After the wonder octopus episode in the just concluded 2010 world cup soccer my investor friend had asked me the other day how to sniff out a good stock market investments? He also narrated to me the octopus strength of “intuitions” in stock market investments.
I was wondering is it worth a research on the role of intuitions or gut feelings in taking up either buying or selling positions in stock trading. Many theoretical essays have been published. In practice I have come across many investors and traders rely only on their gut feelings when it comes to stock market trading. In fact I spoke to, many of my investor and day trading friends and they hardly made any denial on the point.
In reality anyone knows that investing in the stock market is a complex process. It is not everyone’s cup of tea. Large range of economic, business and policy information is required to be studied in order to make what is called optimum buying or selling decisions.
You may well ask that not everyone is good in understanding and analyzing such information to their advantage. Yes, definitely I agree with the view.

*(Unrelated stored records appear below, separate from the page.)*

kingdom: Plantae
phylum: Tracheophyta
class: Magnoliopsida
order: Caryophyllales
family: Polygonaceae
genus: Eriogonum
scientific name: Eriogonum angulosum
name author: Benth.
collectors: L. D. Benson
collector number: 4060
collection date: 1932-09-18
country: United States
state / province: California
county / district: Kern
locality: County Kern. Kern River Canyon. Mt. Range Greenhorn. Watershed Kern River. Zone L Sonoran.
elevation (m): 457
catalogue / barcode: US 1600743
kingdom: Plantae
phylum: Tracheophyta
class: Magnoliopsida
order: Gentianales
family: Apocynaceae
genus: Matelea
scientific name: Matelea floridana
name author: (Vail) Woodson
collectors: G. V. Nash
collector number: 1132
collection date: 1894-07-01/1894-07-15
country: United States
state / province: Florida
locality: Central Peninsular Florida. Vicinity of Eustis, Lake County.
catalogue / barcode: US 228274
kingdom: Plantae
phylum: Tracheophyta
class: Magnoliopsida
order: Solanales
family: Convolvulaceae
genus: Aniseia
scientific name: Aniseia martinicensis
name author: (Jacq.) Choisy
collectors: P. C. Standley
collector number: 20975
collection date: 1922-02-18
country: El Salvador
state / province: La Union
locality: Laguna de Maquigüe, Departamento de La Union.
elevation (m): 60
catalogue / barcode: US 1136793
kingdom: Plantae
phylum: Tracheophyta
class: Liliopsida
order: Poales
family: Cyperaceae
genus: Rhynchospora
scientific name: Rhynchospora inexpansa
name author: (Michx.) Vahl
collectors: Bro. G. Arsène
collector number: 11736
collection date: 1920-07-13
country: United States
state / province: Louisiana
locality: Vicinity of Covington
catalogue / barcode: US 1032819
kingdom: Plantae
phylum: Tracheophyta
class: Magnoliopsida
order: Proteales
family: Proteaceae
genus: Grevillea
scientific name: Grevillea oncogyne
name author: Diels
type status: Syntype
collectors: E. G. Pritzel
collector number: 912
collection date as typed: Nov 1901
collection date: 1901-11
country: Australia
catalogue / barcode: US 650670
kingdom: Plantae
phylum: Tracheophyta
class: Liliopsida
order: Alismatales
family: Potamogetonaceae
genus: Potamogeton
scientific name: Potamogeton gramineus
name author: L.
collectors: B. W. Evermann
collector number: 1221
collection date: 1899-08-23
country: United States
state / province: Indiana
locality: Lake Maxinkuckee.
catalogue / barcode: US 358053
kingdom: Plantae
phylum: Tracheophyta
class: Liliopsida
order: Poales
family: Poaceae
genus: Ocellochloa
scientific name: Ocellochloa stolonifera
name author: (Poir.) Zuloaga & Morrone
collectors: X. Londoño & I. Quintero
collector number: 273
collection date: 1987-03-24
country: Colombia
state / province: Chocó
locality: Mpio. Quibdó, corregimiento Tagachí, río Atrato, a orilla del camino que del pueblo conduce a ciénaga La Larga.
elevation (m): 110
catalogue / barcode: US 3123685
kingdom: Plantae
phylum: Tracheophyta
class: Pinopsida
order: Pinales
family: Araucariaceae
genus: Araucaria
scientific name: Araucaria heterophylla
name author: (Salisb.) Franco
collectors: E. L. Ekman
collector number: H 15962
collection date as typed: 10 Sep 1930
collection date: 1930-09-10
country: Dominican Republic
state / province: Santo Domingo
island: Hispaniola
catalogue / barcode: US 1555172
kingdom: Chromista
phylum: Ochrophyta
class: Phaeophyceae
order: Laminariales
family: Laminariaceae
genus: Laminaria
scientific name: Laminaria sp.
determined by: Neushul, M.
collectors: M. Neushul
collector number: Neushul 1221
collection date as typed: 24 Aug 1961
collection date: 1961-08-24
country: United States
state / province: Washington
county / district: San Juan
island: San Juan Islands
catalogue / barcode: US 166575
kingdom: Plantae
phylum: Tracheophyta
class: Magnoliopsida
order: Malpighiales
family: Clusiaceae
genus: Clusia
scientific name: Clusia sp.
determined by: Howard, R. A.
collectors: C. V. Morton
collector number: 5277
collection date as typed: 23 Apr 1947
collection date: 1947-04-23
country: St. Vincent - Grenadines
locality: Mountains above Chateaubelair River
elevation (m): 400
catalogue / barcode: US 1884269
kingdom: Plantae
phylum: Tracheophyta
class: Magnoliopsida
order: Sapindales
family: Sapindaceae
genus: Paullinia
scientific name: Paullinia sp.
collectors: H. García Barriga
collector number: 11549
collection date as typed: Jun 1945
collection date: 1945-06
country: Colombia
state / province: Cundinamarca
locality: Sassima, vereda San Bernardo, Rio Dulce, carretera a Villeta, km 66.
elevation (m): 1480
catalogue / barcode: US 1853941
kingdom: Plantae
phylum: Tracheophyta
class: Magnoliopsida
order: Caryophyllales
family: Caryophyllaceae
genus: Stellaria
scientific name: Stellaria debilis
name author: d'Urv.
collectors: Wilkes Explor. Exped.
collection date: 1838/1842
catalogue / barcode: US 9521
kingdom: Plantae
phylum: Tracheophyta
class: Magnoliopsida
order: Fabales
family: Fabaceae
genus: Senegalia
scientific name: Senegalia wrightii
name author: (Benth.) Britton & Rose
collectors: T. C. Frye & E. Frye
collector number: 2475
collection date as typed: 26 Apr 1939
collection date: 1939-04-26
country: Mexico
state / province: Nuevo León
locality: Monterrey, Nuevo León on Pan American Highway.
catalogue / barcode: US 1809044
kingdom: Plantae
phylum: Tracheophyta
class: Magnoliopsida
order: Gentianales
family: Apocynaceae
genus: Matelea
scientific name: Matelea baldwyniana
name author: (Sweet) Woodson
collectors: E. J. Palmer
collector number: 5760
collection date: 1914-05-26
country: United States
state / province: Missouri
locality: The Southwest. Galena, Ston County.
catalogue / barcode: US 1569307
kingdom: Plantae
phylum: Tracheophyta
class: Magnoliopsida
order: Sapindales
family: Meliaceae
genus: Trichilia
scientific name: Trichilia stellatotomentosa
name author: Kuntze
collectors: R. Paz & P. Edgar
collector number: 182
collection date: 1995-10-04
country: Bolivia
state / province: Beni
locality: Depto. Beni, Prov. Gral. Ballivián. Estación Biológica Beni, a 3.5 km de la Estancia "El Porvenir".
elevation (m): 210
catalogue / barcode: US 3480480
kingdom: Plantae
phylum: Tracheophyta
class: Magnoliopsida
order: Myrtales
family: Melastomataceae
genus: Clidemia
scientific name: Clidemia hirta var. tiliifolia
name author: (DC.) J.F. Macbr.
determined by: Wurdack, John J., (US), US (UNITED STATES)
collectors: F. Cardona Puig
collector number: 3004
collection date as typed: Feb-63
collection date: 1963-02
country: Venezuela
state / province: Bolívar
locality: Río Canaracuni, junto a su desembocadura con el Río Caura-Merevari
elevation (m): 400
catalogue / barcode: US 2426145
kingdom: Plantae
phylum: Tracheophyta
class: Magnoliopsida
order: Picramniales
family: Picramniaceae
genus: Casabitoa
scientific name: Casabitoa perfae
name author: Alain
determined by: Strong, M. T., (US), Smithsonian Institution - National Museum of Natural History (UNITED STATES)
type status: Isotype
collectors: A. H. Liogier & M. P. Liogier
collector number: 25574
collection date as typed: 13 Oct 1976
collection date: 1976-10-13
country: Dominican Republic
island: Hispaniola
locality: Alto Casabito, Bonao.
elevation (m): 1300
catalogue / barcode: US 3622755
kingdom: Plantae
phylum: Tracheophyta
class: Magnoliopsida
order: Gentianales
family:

On the other hand what I understand is that buying and selling stocks is all about making decisions from a range of choices. Some of them are known and many of them are unknown.
Then how can one make decisions about choosing a stock? By reading business magazines, news paper columns or watching out TV shows or enrolling you for any investor seminar. Definitely not. Psychology of investment decision making is different ballgame.
It is very interesting to note that the psychology of decision making as observed and informed by behavioral finance suggesting that investors do not necessarily follow a rational decision making process as stated by traditional finance theory or technical analysis. .
Many times I have observed that financial fundamentals don’t always alone judge the course of the movement of particular scrip in the market.
“When confronted with complex tasks, humans rely only on gut feelings or intuition and invoke rules of thumb that attempt to hit on the most important financial information to make investment decisions – and ignore the rest.” It is correct and true in practice.
When, it comes to stock market investments, I have seen and told by many of my friends that the rules of thump followed mostly in the markets are one’s gut feeling decisions about either moves in buying or selling or booking profits or losses.
I also read somewhere that” Wall Street people learn nothing and forget everything”.
“There are no rules about investment. Sharks can be good. Artist’s dung can be good. Oil on canvas can be good”.
Does any investor disagree with the view that partial ignorance, rather than extensive knowledge paid rich dividends?
Therefore my piece of experience recommends don’t look forward any SMS tips and browse internet sites for investment suggestions.
What I have experienced is to invest and survive variety of market risks bubbles one should be-Wiser-Speculative and street smart!!